[Excerpted text start]

- Genre: Reality television
- Starring: Jay Michael; Pascale Wellin; Phillips Demming; Ray Austin; Tara Clack; Vincent Anzalone;
- Country of origin: United States
- Original language: English
- No. of seasons: 1
- No. of episodes: 8

Production
- Executive producers: Abby Greensfelder; Nicole Sorrenti; Sean Gallagher;
- Running time: 42 minutes
- Production company: Half Yard Productions

Original release
- Network: Bravo
- Release: January 7 – February 25, 2014

= 100 Days of Summer =

American reality television series

100 Days of Summer is an American reality television series that premiered January 7, 2014, on Bravo. It chronicles the personal, professional, and social lives of six friends who reside in Chicago.

==Cast==
- Jay Michael – partner in a real estate development business.
- Pascale Wellin – co-founder of a jewelry line. Wellin was named to Chicago Magazine's list of most beautiful Chicagoans in 2011.
- Phillips Demming – founder of a clothing line that has clothes for dogs and humans.
- Ray Austin – former Chicago Bears player who is now a businessman, model, and actor.
- Tara Clack – a veterinarian.
- Vincent Anzalone – co-owner of an event marketing company and a property finance firm. Anzalone was named to Chicago Magazine's 2011 list of most eligible singles.

[Excerpted text end]

* [Description of the task]
Carry on the 100 Days of Summer article from its last cast entry, keeping the same encyclopedic style.

[Provided material start]

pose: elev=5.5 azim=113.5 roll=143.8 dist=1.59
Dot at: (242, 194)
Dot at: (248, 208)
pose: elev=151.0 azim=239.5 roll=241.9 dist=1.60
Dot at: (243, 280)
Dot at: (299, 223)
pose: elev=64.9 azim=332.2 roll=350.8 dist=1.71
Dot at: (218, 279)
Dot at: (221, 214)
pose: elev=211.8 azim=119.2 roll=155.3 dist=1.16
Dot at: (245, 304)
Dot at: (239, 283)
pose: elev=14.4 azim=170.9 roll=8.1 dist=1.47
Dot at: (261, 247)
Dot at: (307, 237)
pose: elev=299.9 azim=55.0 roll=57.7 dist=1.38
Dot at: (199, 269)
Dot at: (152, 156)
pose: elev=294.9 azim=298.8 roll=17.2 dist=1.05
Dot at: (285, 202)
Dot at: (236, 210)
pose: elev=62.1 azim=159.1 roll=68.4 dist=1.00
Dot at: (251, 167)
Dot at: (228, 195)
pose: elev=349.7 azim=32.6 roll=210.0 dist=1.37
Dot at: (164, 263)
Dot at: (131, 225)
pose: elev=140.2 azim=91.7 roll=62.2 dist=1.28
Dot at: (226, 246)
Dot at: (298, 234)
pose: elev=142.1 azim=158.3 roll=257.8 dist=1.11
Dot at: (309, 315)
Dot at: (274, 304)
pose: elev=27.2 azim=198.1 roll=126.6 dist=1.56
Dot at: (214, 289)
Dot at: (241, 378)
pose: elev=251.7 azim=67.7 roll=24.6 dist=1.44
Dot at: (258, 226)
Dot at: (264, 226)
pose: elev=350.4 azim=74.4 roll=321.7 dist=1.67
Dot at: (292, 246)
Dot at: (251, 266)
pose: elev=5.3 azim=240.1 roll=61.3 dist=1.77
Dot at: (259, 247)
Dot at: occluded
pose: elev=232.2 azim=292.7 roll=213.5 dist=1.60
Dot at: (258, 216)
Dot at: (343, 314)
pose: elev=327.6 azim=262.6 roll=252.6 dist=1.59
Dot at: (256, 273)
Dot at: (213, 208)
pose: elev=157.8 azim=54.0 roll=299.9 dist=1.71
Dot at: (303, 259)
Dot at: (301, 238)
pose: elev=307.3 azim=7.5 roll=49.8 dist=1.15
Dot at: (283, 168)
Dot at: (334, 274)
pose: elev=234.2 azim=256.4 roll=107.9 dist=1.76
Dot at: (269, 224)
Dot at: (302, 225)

[Provided material end]

* [The output]
==Episodes==

| No. | Title | Original release date | U.S. viewers (millions) |
| 1 | "Ship-Faced" | January 7, 2014 | 0.72 |
In the series premiere of 100 Days of Summer, the group comes together for a yachting trip on the lake to enjoy the start of summer. Vince is showing too much public affection to his girlfriend, which annoys the rest of the group. Pascale says some things that make Ray's girlfriend, Hamidah, annoyed. Jay takes a risk by hiring Phillips for an upcoming event.
| 2 | "Devil in the Blue Dress" | January 14, 2014 | 0.59 |
Vince and Lonnie host a "White Party", where Pascale stirs up some drama. Tara invites everyone to her charity event. Pascale and Hamidah try to reconcile. Jay and Phillips business agreement isn't working out.
| 3 | "The Deep Dish" | January 21, 2014 | 0.85 |
Tara begins to pressure her boyfriend. Vince has had enough of Jay's antics and confronts him. Ray and his girlfriend work to fix their relationship.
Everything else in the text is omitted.